Taxpayers in Ohio, Kentucky, Tennessee, and Michigan will not see any changes in the way they file their taxes. According to a special report by the Tax Foundation, this means the following:

  • In Ohio, which bans same-sex marriage, civil unions and domestic partnerships, a Department of Taxation information release advised that married same-sex taxpayers will start with federal adjusted gross income and apply state rates and brackets. The state will continue to instruct these taxpayers to allocate income to two single returns using a state-provided schedule.
  • Likewise in Kentucky, which also bans same-sex marriage, civil unions and domestic partnerships, a Tax Alert provided guidance for same-sex taxpayers married in a state that recognizes the union. They will start with federal adjusted gross income and apply state rates and brackets. They also must complete pro-forma federal single returns and use that information for their state returns.

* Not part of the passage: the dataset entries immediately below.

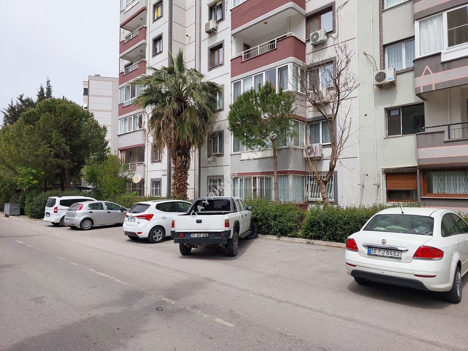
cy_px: 176
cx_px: 234
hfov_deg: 73.9
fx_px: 311
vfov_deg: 58.9
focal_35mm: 23
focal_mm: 5.06
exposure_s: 1/940
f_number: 1.8
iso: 25
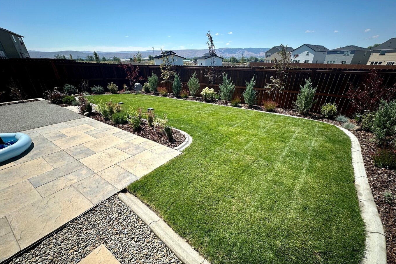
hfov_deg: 100.4
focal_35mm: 15
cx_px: 202
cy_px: 151
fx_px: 165
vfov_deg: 76.9
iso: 40
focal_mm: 2.22
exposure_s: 1/1553
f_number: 2.2
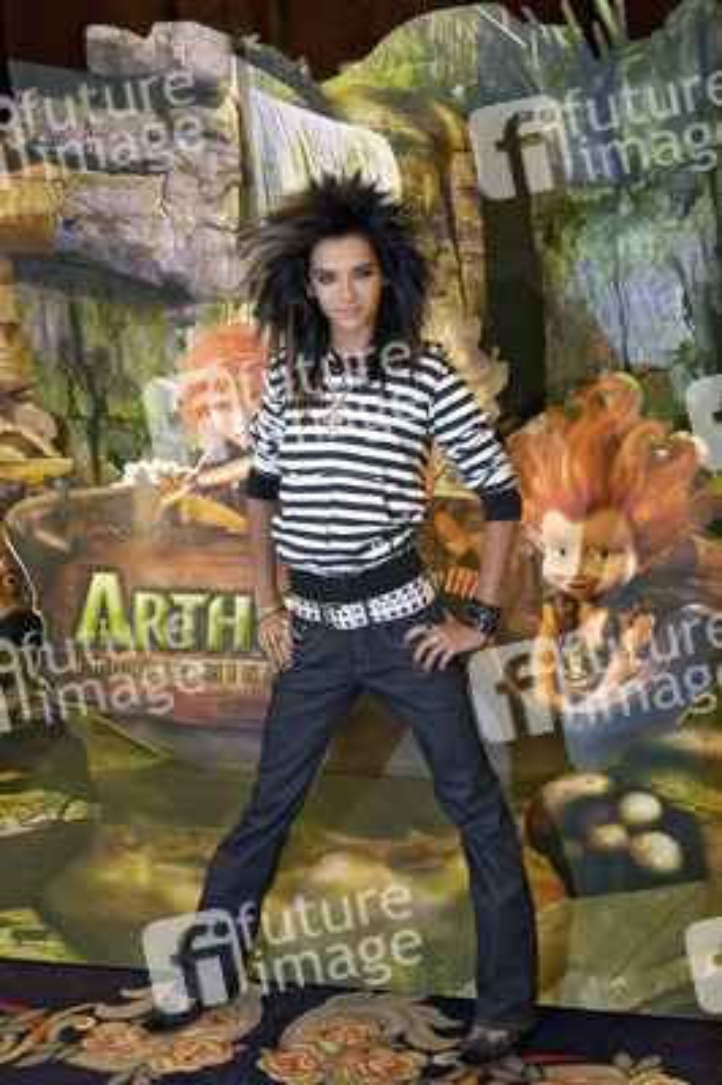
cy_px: 542
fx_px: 2170
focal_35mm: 72
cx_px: 361
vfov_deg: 28.1
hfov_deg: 18.9
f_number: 4.5
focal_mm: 48
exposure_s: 1/40
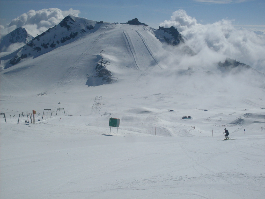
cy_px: 100
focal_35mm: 49
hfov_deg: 38.9
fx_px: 375
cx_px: 132
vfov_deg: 29.7
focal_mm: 8.1
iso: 80
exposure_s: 1/1000
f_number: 9.1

  • In Tennessee, which has a constitutional ban on same-sex marriage, there already is no income tax beyond that on interest and dividends, which is calculated using a state method. As a result, no additional guidance is required, because the return is not linked to the federal tax code.
  • In Michigan, as in Ohio and Kentucky, there is an existing ban on same-sex marriage, civil unions and domestic partnerships. A Notice to Taxpayers directed that married same-sex taxpayers will start with federal adjusted gross income and apply one state tax rate. These taxpayers must complete pro-forma federal single returns and use that information for their state returns.